# What you have to do:
How many lines of the listing below contain the word "ΜΠΑΣΚΕΤ"? Reply with that number alone.
________
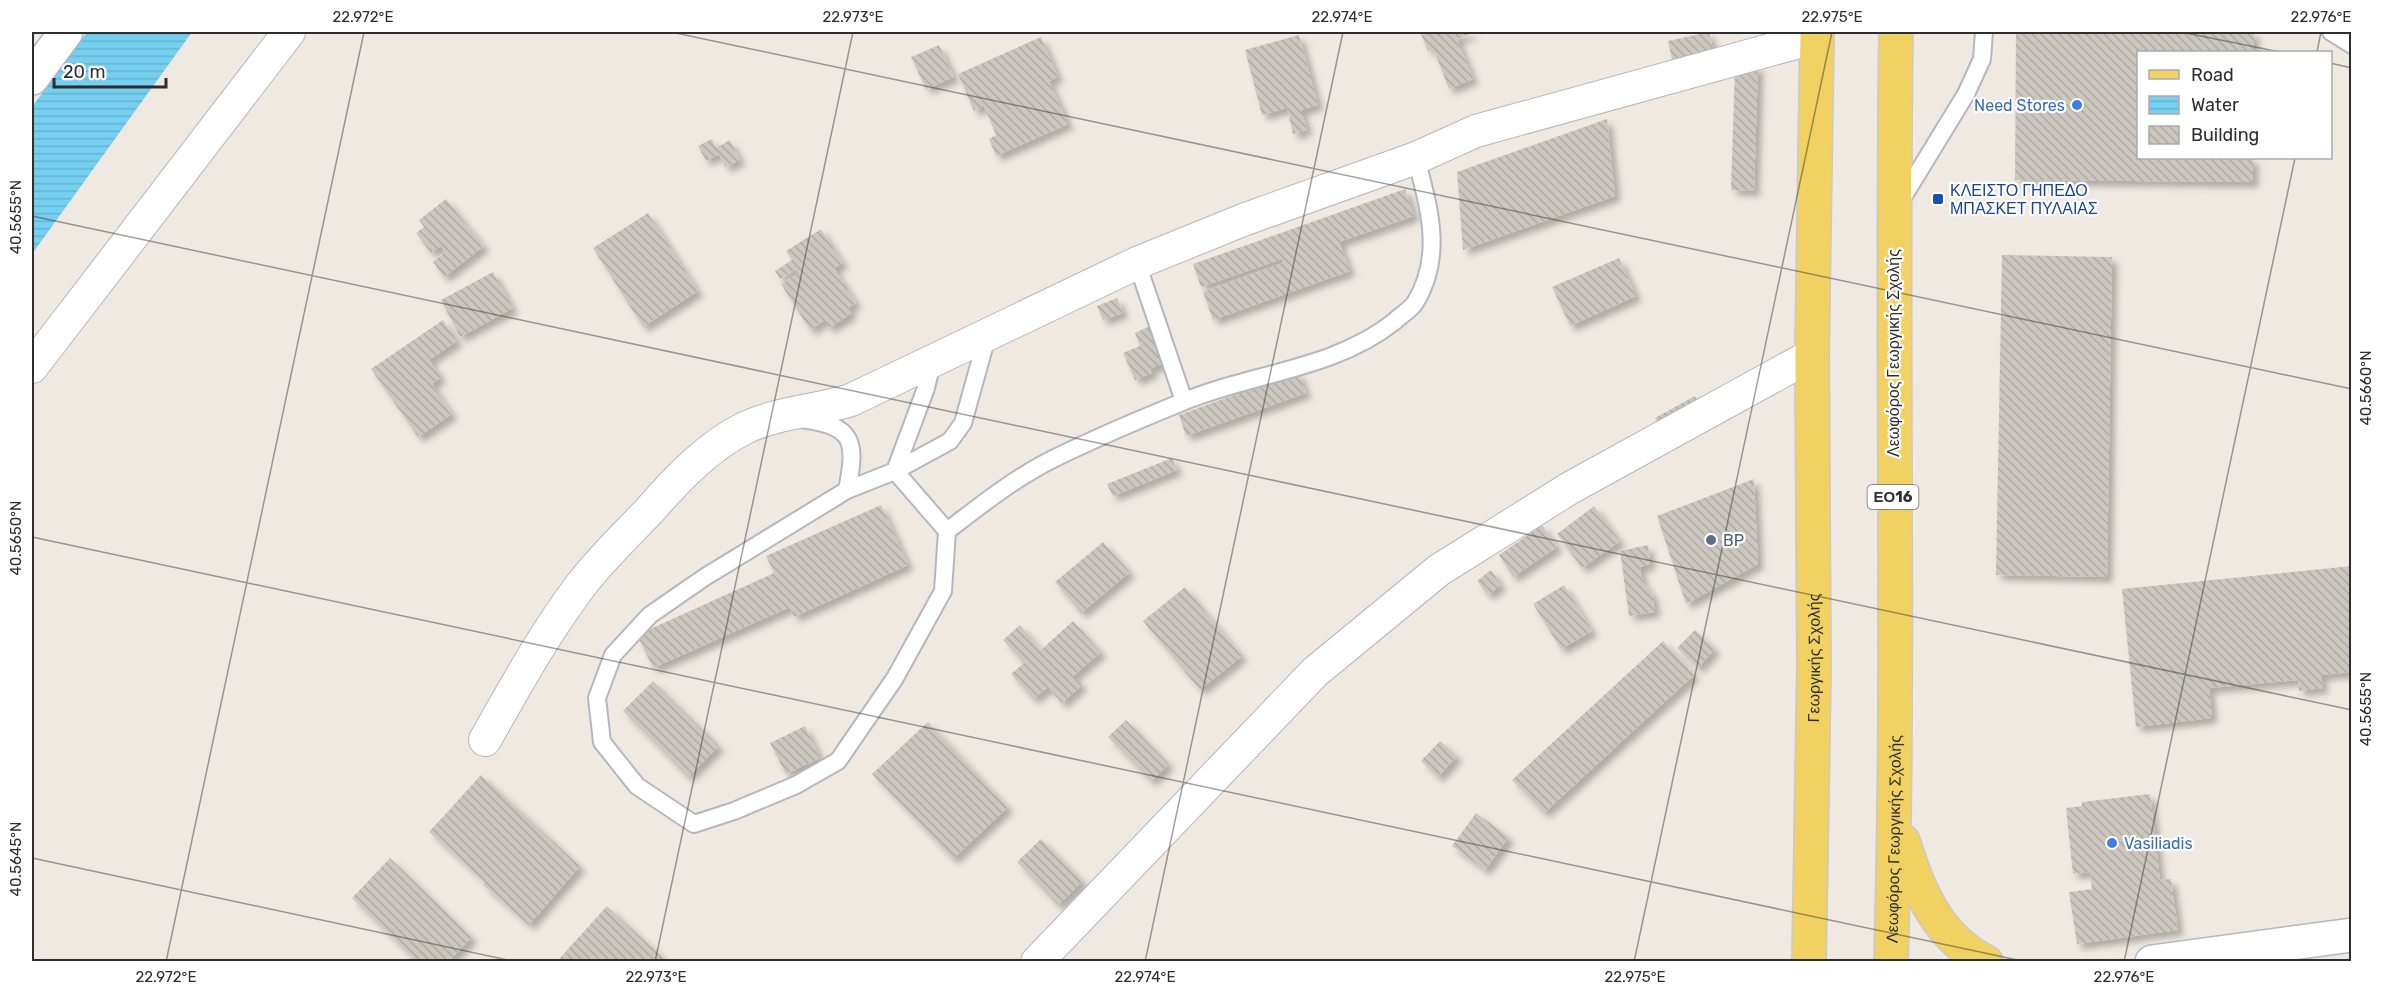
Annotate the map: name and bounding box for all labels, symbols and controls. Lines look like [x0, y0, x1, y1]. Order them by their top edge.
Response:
text: 22.972°E [332, 8, 394, 26]
text: 22.973°E [822, 8, 884, 26]
text: 22.974°E [1311, 8, 1373, 26]
text: 22.975°E [1801, 8, 1863, 26]
text: 22.976°E [2291, 8, 2351, 26]
scale bar [54, 51, 166, 89]
legend [2137, 51, 2332, 159]
text: 20 m [63, 61, 105, 83]
text: Road [2191, 64, 2234, 86]
text: Water [2191, 94, 2239, 116]
place label: Need Stores [1974, 96, 2065, 115]
marker: Need Stores [2070, 98, 2084, 112]
text: Building [2191, 124, 2259, 146]
text: 40.5655°N [7, 180, 25, 254]
place label: ΚΛΕΙΣΤΟ ΓΗΠΕΔΟ ΜΠΑΣΚΕΤ ΠΥΛΑΙΑΣ [1950, 181, 2098, 218]
marker: ΚΛΕΙΣΤΟ ΓΗΠΕΔΟ ΜΠΑΣΚΕΤ ΠΥΛΑΙΑΣ [1931, 192, 1945, 206]
street label: Λεωφόρος Γεωργικής Σχολής [1884, 249, 1903, 457]
text: 40.5660°N [2357, 350, 2375, 426]
road number: ΕΟ16 [1868, 485, 1918, 509]
text: 40.5650°N [7, 500, 25, 576]
place label: BP [1723, 531, 1744, 550]
marker: BP [1704, 533, 1718, 547]
street label: Γεωργικής Σχολής [1804, 593, 1824, 723]
text: 40.5655°N [2357, 672, 2375, 746]
street label: Λεωφόρος Γεωργικής Σχολής [1882, 735, 1904, 943]
text: 40.5645°N [7, 822, 25, 896]
place label: Vasiliadis [2124, 834, 2193, 853]
marker: Vasiliadis [2105, 836, 2119, 850]
text: 22.972°E [135, 968, 197, 986]
text: 22.973°E [625, 968, 687, 986]
text: 22.974°E [1114, 968, 1176, 986]
text: 22.975°E [1604, 968, 1666, 986]
text: 22.976°E [2094, 968, 2154, 986]

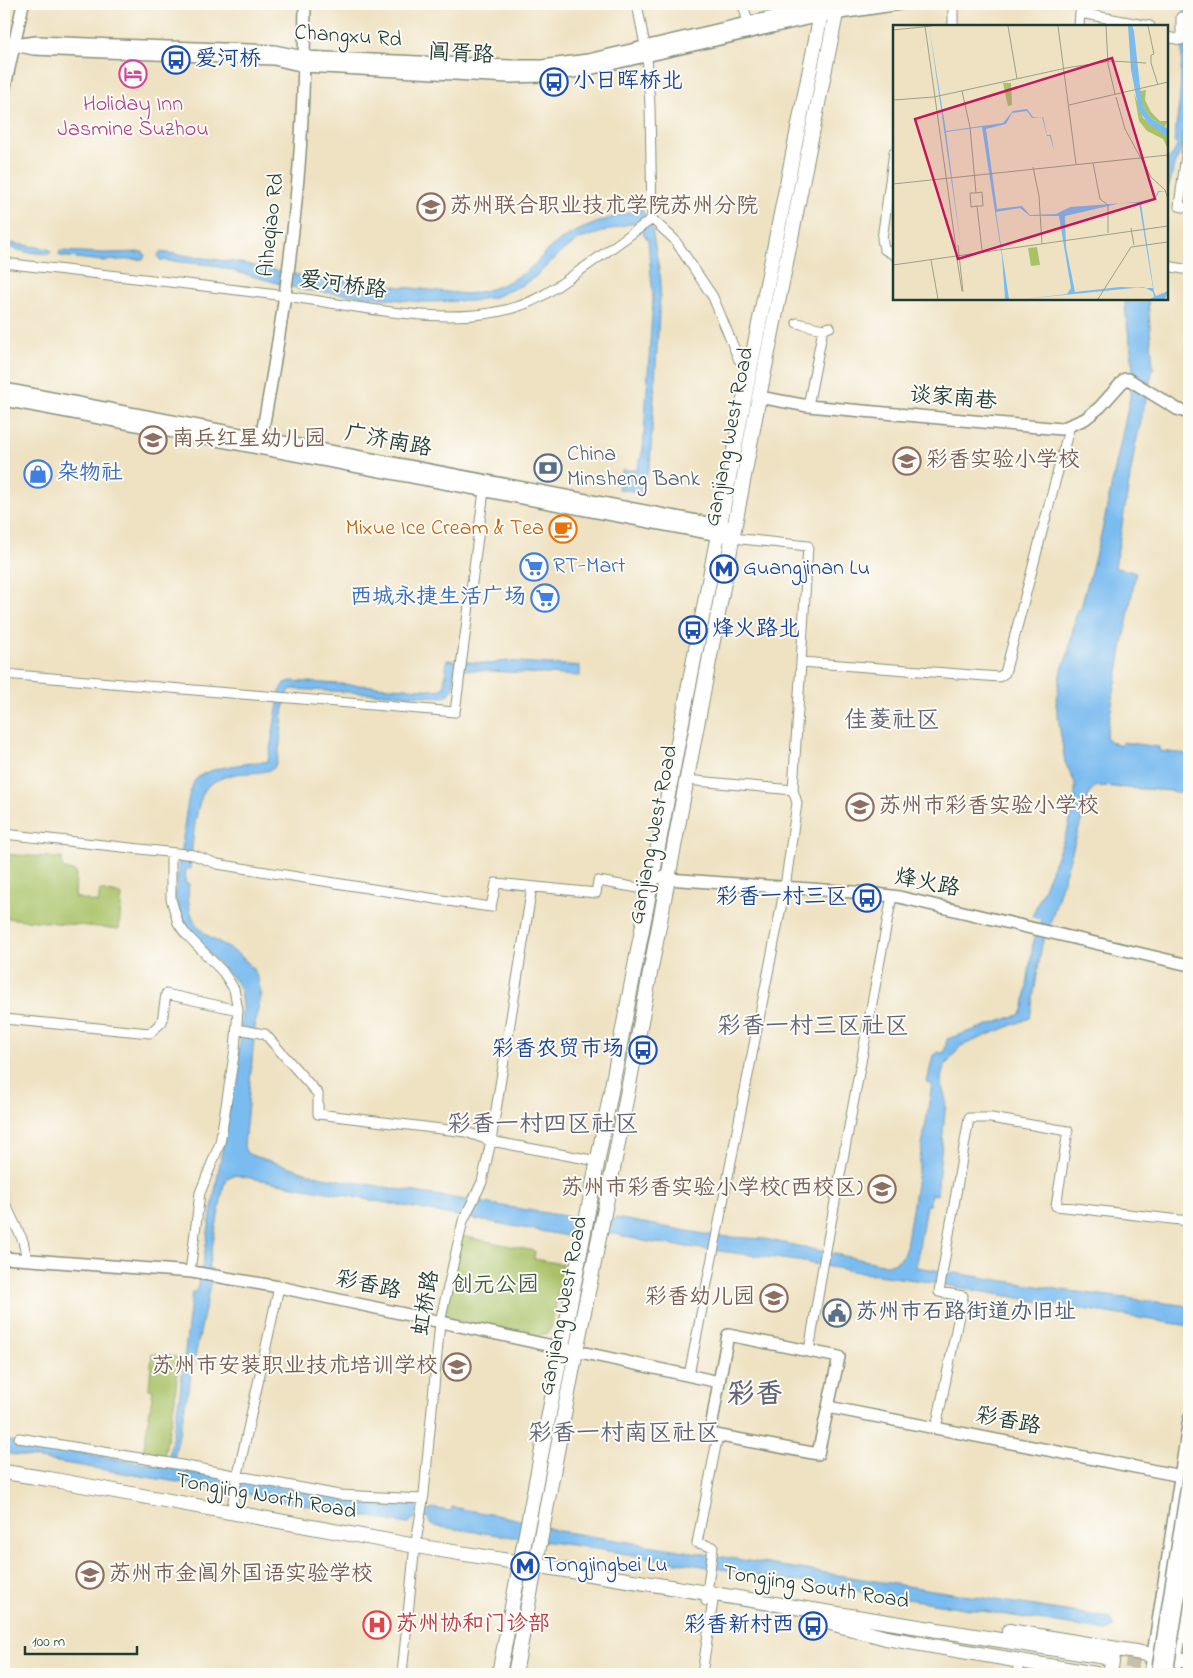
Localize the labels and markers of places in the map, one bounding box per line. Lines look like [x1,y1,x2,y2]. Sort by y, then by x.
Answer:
place label: 爱河桥 [195,44,261,76]
bus stop icon: 爱河桥 [161,45,191,75]
hotel icon: Holiday Inn Jasmine Suzhou [118,59,148,89]
place label: 小日晖桥北 [573,66,683,98]
bus stop icon: 小日晖桥北 [539,67,569,97]
place label: Holiday Inn Jasmine Suzhou [57,89,209,146]
place label: 苏州联合职业技术学院苏州分院 [450,191,758,223]
school or university icon: 苏州联合职业技术学院苏州分院 [416,192,446,222]
place label: 南兵红星幼儿园 [172,424,326,456]
school or university icon: 南兵红星幼儿园 [138,425,168,455]
place label: China Minsheng Bank [567,439,700,497]
place label: 彩香实验小学校 [926,445,1080,477]
school or university icon: 彩香实验小学校 [892,446,922,476]
bank icon: China Minsheng Bank [533,453,563,483]
place label: 杂物社 [57,458,123,490]
shop icon: 杂物社 [23,459,53,489]
place label: Mixue Ice Cream & Tea [346,513,544,545]
cafe icon: Mixue Ice Cream & Tea [548,514,578,544]
place label: RT-Mart [553,551,626,583]
supermarket icon: RT-Mart [519,552,549,582]
place label: Guangjinan Lu [743,553,870,586]
metro station icon: Guangjinan Lu [709,554,739,584]
place label: 西城永捷生活广场 [350,582,526,614]
supermarket icon: 西城永捷生活广场 [530,583,560,613]
place label: 烽火路北 [712,614,800,646]
bus stop icon: 烽火路北 [678,615,708,645]
place label: 苏州市彩香实验小学校 [879,791,1099,823]
school or university icon: 苏州市彩香实验小学校 [845,792,875,822]
place label: 彩香一村三区 [716,882,848,914]
bus stop icon: 彩香一村三区 [852,883,882,913]
place label: 彩香农贸市场 [492,1034,624,1066]
bus stop icon: 彩香农贸市场 [628,1035,658,1065]
place label: 苏州市彩香实验小学校(西校区) [561,1173,863,1205]
school or university icon: 苏州市彩香实验小学校(西校区) [867,1174,897,1204]
place label: 彩香幼儿园 [645,1282,755,1314]
school or university icon: 彩香幼儿园 [759,1283,789,1313]
place label: 苏州市石路街道办旧址 [856,1297,1076,1329]
public building icon: 苏州市石路街道办旧址 [822,1298,852,1328]
place label: 苏州市安装职业技术培训学校 [152,1351,438,1383]
school or university icon: 苏州市安装职业技术培训学校 [442,1352,472,1382]
place label: Tongjingbei Lu [544,1550,668,1583]
metro station icon: Tongjingbei Lu [510,1551,540,1581]
place label: 苏州市金阊外国语实验学校 [109,1559,373,1591]
school or university icon: 苏州市金阊外国语实验学校 [75,1560,105,1590]
place label: 苏州协和门诊部 [396,1609,550,1641]
hospital icon: 苏州协和门诊部 [362,1610,392,1640]
place label: 彩香新村西 [684,1610,794,1642]
bus stop icon: 彩香新村西 [798,1611,828,1641]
________
# Finished task:
2